Required action:
Look below for the line that has "1位は『鬼滅の刃』竈門禰󠄀豆子【2024年版】"; output exactly from it through the line that has "annuale rapporto attività commer", and leave the pictures out.

══════════════════════════════

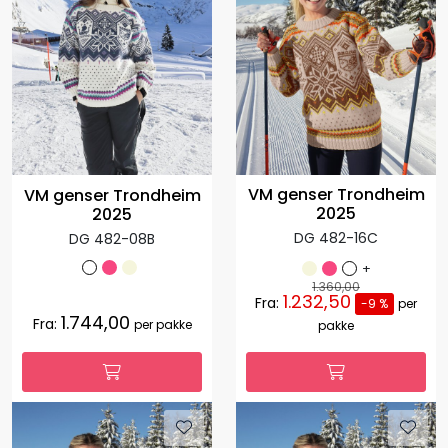
VM genser Trondheim
VM genser Trondheim
2025
2025
DG 482-16C
DG 482-08B
+
1.360,00
1.232,50
Fra:
-9 %
per
1.744,00
Fra:
per pakke
pakke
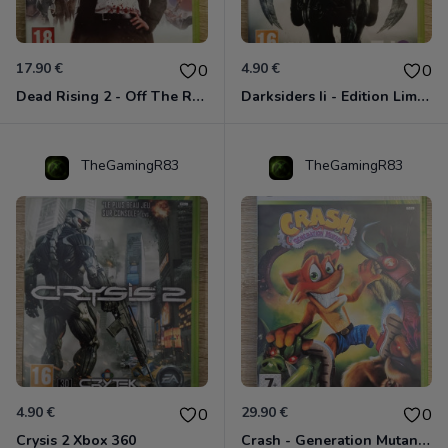
17.90 €
4.90 €
0
0
Dead Rising 2 - Off The Record Xbox 360
Darksiders Ii - Edition Limitée Xbox 360
TheGamingR83
TheGamingR83
4.90 €
29.90 €
0
0
Crysis 2 Xbox 360
Crash - Generation Mutant Xbox 360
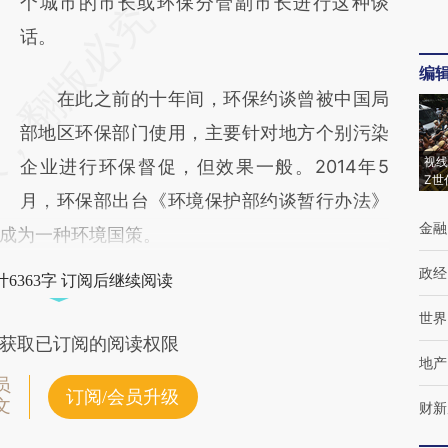
个城市的市长或环保分管副市长进行这种谈
话。
编
在此之前的十年间，环保约谈曾被中国局
部地区环保部门使用，主要针对地方个别污染
视线
企业进行环保督促，但效果一般。2014年5
Z世
月，环保部出台《环境保护部约谈暂行办法》
金融
成为一种环境国策。
政经
6363字 订阅后继续阅读
世界
获取已订阅的阅读权限
地产
员
订阅/会员升级
文
财新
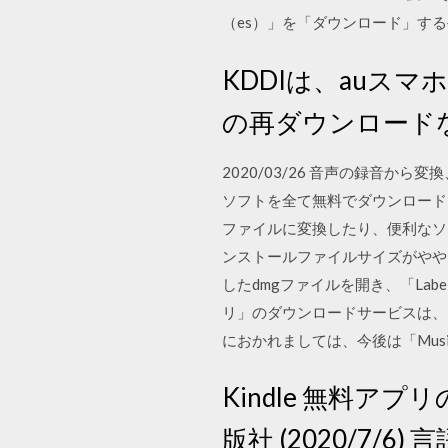
（es）」を「ダウンロード」す
KDDIは、auス
の再ダウンロード
2020/03/26 音声の録音
ソフトを全て無料でダウンロード
ファイルに変換したり、便利なソ
ンストールファイルサイズがやや
したdmgファイルを開き、「Labe
リ」のダウンロードサービスは、2
におかれましては、今後は「Music
Kindle 無料ア
版社 (2020/7/6) 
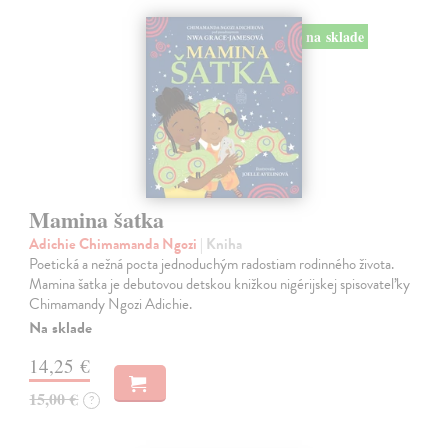
na sklade
Mamina šatka
Adichie Chimamanda Ngozi
| Kniha
Poetická a nežná pocta jednoduchým radostiam rodinného života.
Mamina šatka je debutovou detskou knižkou nigérijskej spisovateľky
Chimamandy Ngozi Adichie.
Na sklade
14,25 €
15,00 €
?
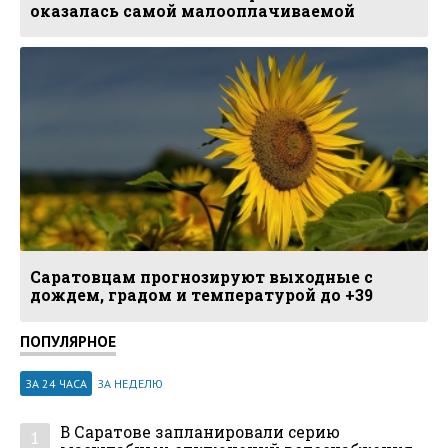
оказалась самой малооплачиваемой
Саратовцам прогнозируют выходные с
дождем, градом и температурой до +39
ПОПУЛЯРНОЕ
ЗА 24 ЧАСА
ЗА НЕДЕЛЮ
В Саратове запланировали серию
1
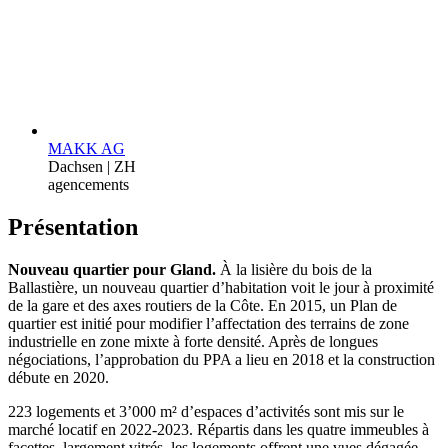
MAKK AG
Dachsen | ZH
agencements
Présentation
Nouveau quartier pour Gland.
À la lisière du bois de la
Ballastière, un nouveau quartier d’habitation voit le jour à proximité
de la gare et des axes routiers de la Côte. En 2015, un Plan de
quartier est initié pour modifier l’affectation des terrains de zone
industrielle en zone mixte à forte densité. Après de longues
négociations, l’approbation du PPA a lieu en 2018 et la construction
débute en 2020.
223 logements et 3’000 m² d’espaces d’activités sont mis sur le
marché locatif en 2022-2023. Répartis dans les quatre immeubles à
facettes, largement vitrés, les logements offrent une vues dégagée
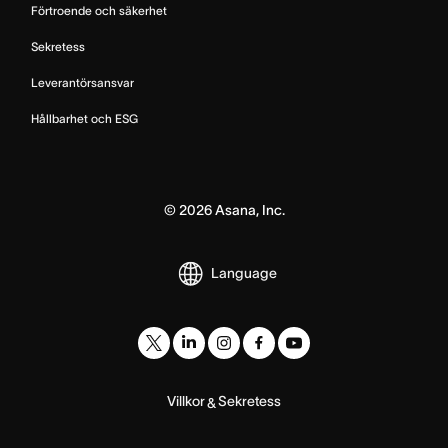
Förtroende och säkerhet
Sekretess
Leverantörsansvar
Hållbarhet och ESG
©
2026
Asana, Inc.
Language
Villkor
Sekretess
&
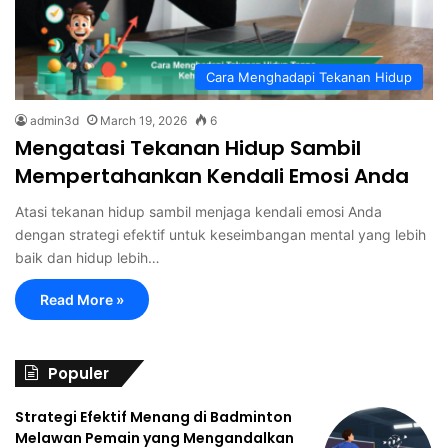
Cara Menghadapi Tekanan Hidup
admin3d
March 19, 2026
6
Mengatasi Tekanan Hidup Sambil
Mempertahankan Kendali Emosi Anda
Atasi tekanan hidup sambil menjaga kendali emosi Anda
dengan strategi efektif untuk keseimbangan mental yang lebih
baik dan hidup lebih…
Read More »
Populer
Strategi Efektif Menang di Badminton
Melawan Pemain yang Mengandalkan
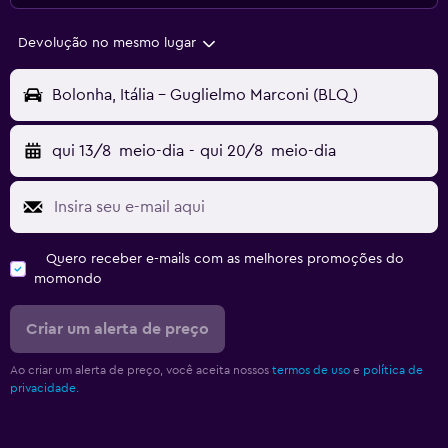
Devolução no mesmo lugar
Bolonha, Itália - Guglielmo Marconi (BLQ)
qui 13/8
meio-dia
-
qui 20/8
meio-dia
Quero receber e-mails com as melhores promoções do
momondo
Criar um alerta de preço
Ao criar um alerta de preço, você aceita nossos
termos de uso
e
política de
privacidade.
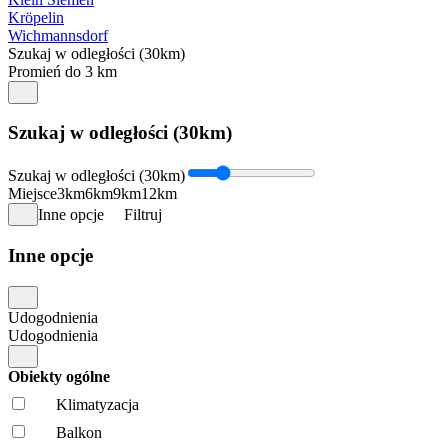
Kröpelin
Wichmannsdorf
Szukaj w odległości (30km)
Promień do 3 km
Szukaj w odległości (30km)
Szukaj w odległości (30km)
Miejsce
3km
6km
9km
12km
Inne opcje
Filtruj
Inne opcje
Udogodnienia
Udogodnienia
Obiekty ogólne
Klimatyzacja
Balkon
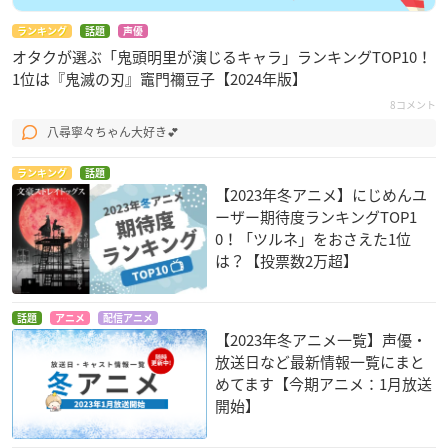
ランキング
話題
声優
オタクが選ぶ「鬼頭明里が演じるキャラ」ランキングTOP10！
1位は『鬼滅の刃』竈門禰󠄀豆子【2024年版】
8コメント
八尋寧々ちゃん大好き💕
ランキング
話題
【2023年冬アニメ】にじめんユ
ーザー期待度ランキングTOP1
0！「ツルネ」をおさえた1位
は？【投票数2万超】
話題
アニメ
配信アニメ
【2023年冬アニメ一覧】声優・
放送日など最新情報一覧にまと
めてます【今期アニメ：1月放送
開始】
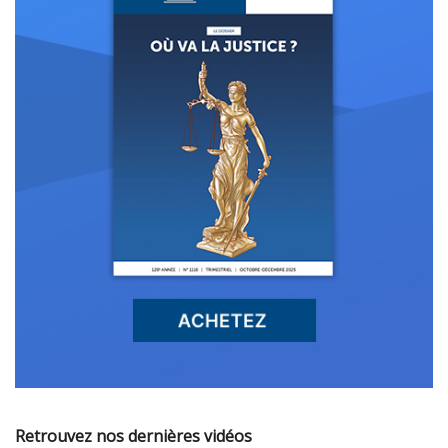
Retrouvez nos dernières vidéos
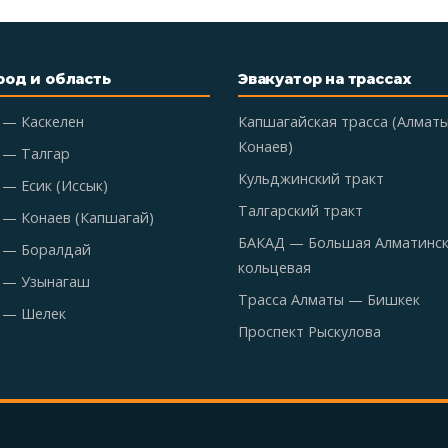
род и область
Эвакуатор на трассах
 — Каскелен
Капшагайская трасса (Алмат
Конаев)
 — Талгар
Кульджинский тракт
— Есик (Иссык)
Талгарский тракт
 — Конаев (Капшагай)
БАКАД — Большая Алматинс
 — Боралдай
кольцевая
 — Узынагаш
Трасса Алматы — Бишкек
 — Шелек
Проспект Рыскулова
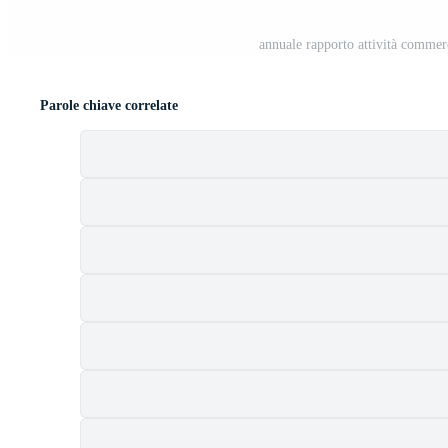
annuale rapporto attività commer
Parole chiave correlate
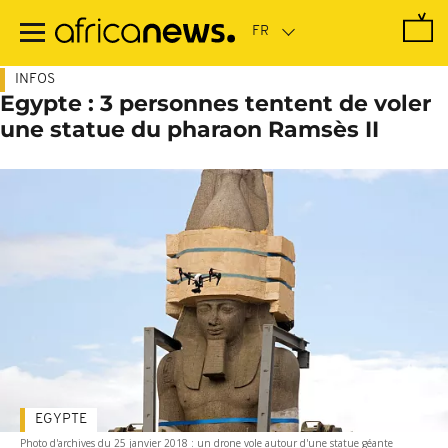
Passer
au
contenu
principal
INFOS
Egypte : 3 personnes tentent de voler
une statue du pharaon Ramsès II
EGYPTE
Photo d'archives du 25 janvier 2018 : un drone vole autour d'une statue géante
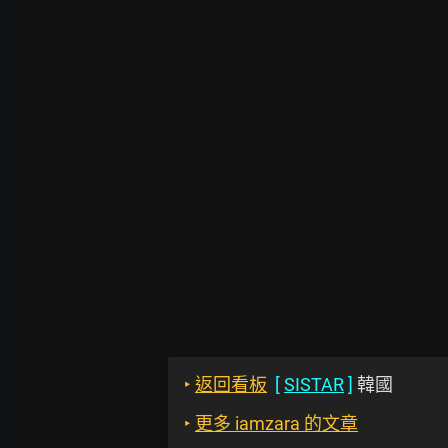
‣
返回看板
[
SISTAR
]
韓國
‣
更多 iamzara 的文章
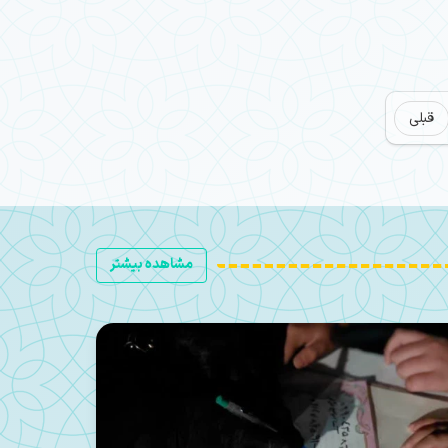
قبلی
مشاهده بیشتر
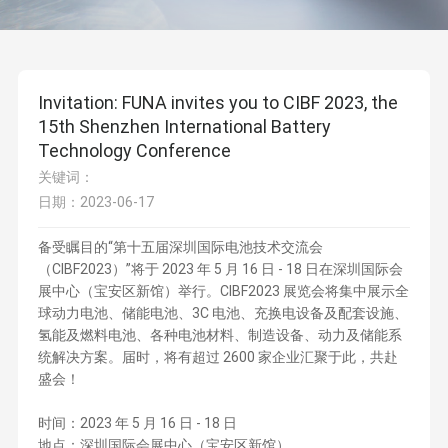
Invitation: FUNA invites you to CIBF 2023, the
15th Shenzhen International Battery
Technology Conference
关键词：
日期：2023-06-17
备受瞩目的“第十五届深圳国际电池技术交流会
（CIBF2023）”将于 2023 年 5 月 16 日 - 18 日在深圳国际会
展中心（宝安区新馆）举行。CIBF2023 展览会将集中展示全
球动力电池、储能电池、3C 电池、充换电设备及配套设施、
氢能及燃料电池、各种电池材料、制造设备、动力及储能系
统解决方案。届时，将有超过 2600 家企业汇聚于此，共赴
盛会！
时间：2023 年 5 月 16 日 - 18 日
地点：深圳国际会展中心（宝安区新馆）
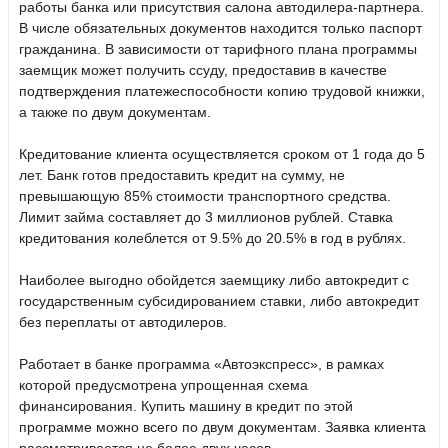
работы банка или присутствия салона автодилера-партнера.
В числе обязательных документов находится только паспорт
гражданина. В зависимости от тарифного плана программы
заемщик может получить ссуду, предоставив в качестве
подтверждения платежеспособности копию трудовой книжки,
а также по двум документам.
Кредитование клиента осуществляется сроком от 1 года до 5
лет. Банк готов предоставить кредит на сумму, не
превышающую 85% стоимости транспортного средства.
Лимит займа составляет до 3 миллионов рублей. Ставка
кредитования колеблется от 9.5% до 20.5% в год в рублях.
Наиболее выгодно обойдется заемщику либо автокредит с
государственным субсидированием ставки, либо автокредит
без переплаты от автодилеров.
Работает в банке программа «Автоэкспресс», в рамках
которой предусмотрена упрощенная схема
финансирования. Купить машину в кредит по этой
программе можно всего по двум документам. Заявка клиента
рассматривается не более двух часов.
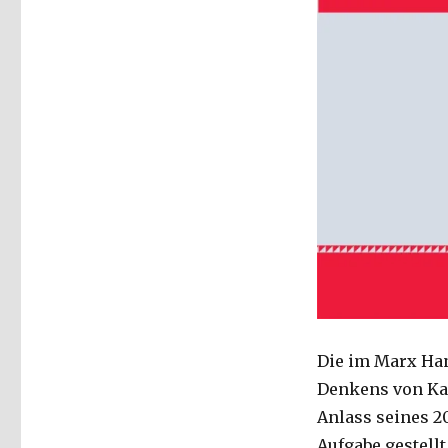
Die im Marx Ha
Denkens von Kar
Anlass seines 2
Aufgabe gestell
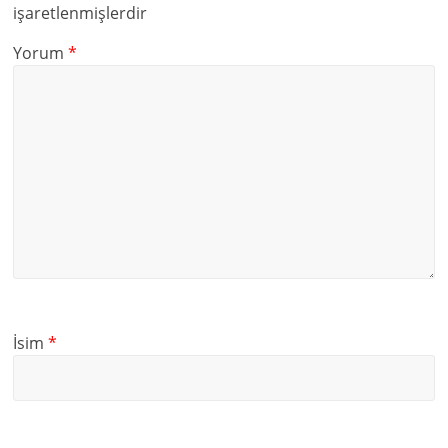
işaretlenmişlerdir
Yorum
*
İsim
*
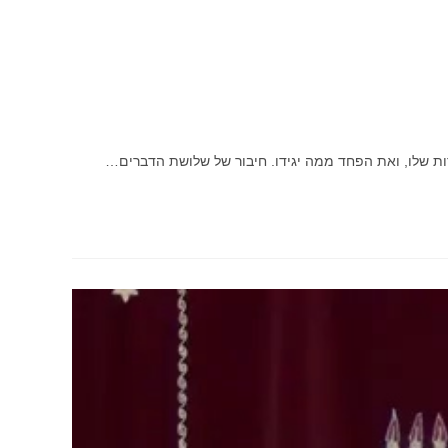
ת שלו, ואת הפחד ממה יגידו. חיבור של שלושת הדברים…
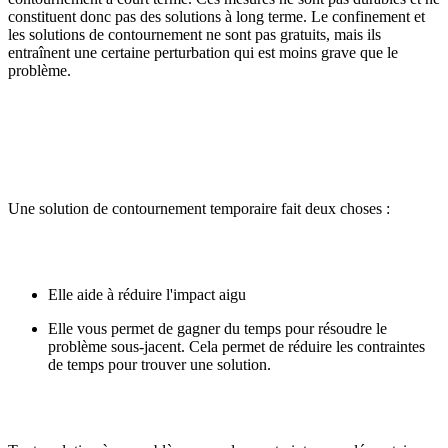
constituent donc pas des solutions à long terme. Le confinement et
les solutions de contournement ne sont pas gratuits, mais ils
entraînent une certaine perturbation qui est moins grave que le
problème.
Une solution de contournement temporaire fait deux choses :
Elle aide à réduire l'impact aigu
Elle vous permet de gagner du temps pour résoudre le
problème sous-jacent. Cela permet de réduire les contraintes
de temps pour trouver une solution.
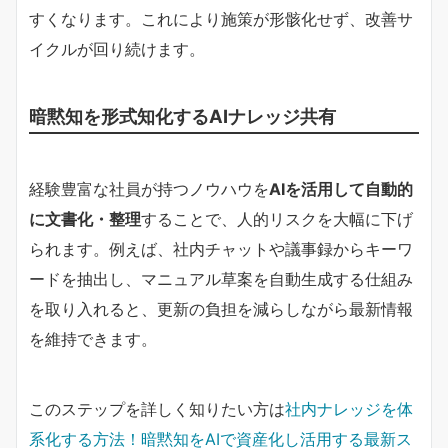
すくなります。これにより施策が形骸化せず、改善サ
イクルが回り続けます。
暗黙知を形式知化するAIナレッジ共有
経験豊富な社員が持つノウハウを
AIを活用して自動的
に文書化・整理
することで、人的リスクを大幅に下げ
られます。例えば、社内チャットや議事録からキーワ
ードを抽出し、マニュアル草案を自動生成する仕組み
を取り入れると、更新の負担を減らしながら最新情報
を維持できます。
このステップを詳しく知りたい方は
社内ナレッジを体
系化する方法！暗黙知をAIで資産化し活用する最新ス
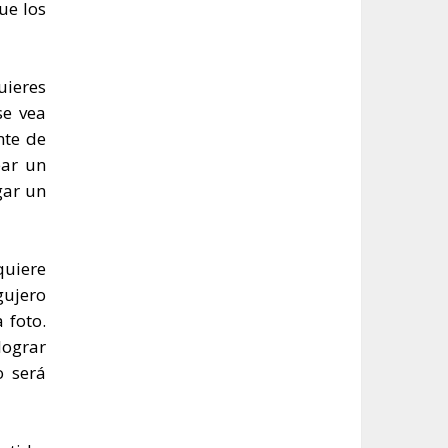
ue los
quieres
se vea
nte de
ear un
gar un
quiere
gujero
 foto.
lograr
o será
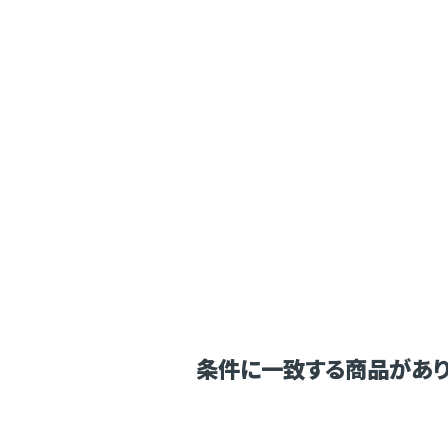
条件に一致する商品があり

══════════════════════════════

The completed task:
1位は『鬼滅の刃』竈門禰󠄀豆子【2024年版】
8コメント
八尋寧々ちゃん大好き💕
ランキング
話題
【2023年冬アニメ】にじめんユ
ーザー期待度ランキングTOP1
0！「ツルネ」をおさえた1位
は？【投票数2万超】
話題
アニメ
配信アニメ
【2023年冬アニメ一覧】声優・
放送日など最新情報一覧にまと
めてます【今期アニメ：1月放送
開始】
Retrouvez nos dernières vidéos
род и область
Эвакуатор на трассах
 — Каскелен
Капшагайская трасса (Алмат
Конаев)
 — Талгар
Кульджинский тракт
— Есик (Иссык)
Талгарский тракт
 — Конаев (Капшагай)
БАКАД — Большая Алматинс
 — Боралдай
кольцевая
 — Узынагаш
Трасса Алматы — Бишкек
 — Шелек
Проспект Рыскулова
annuale rapporto attività commer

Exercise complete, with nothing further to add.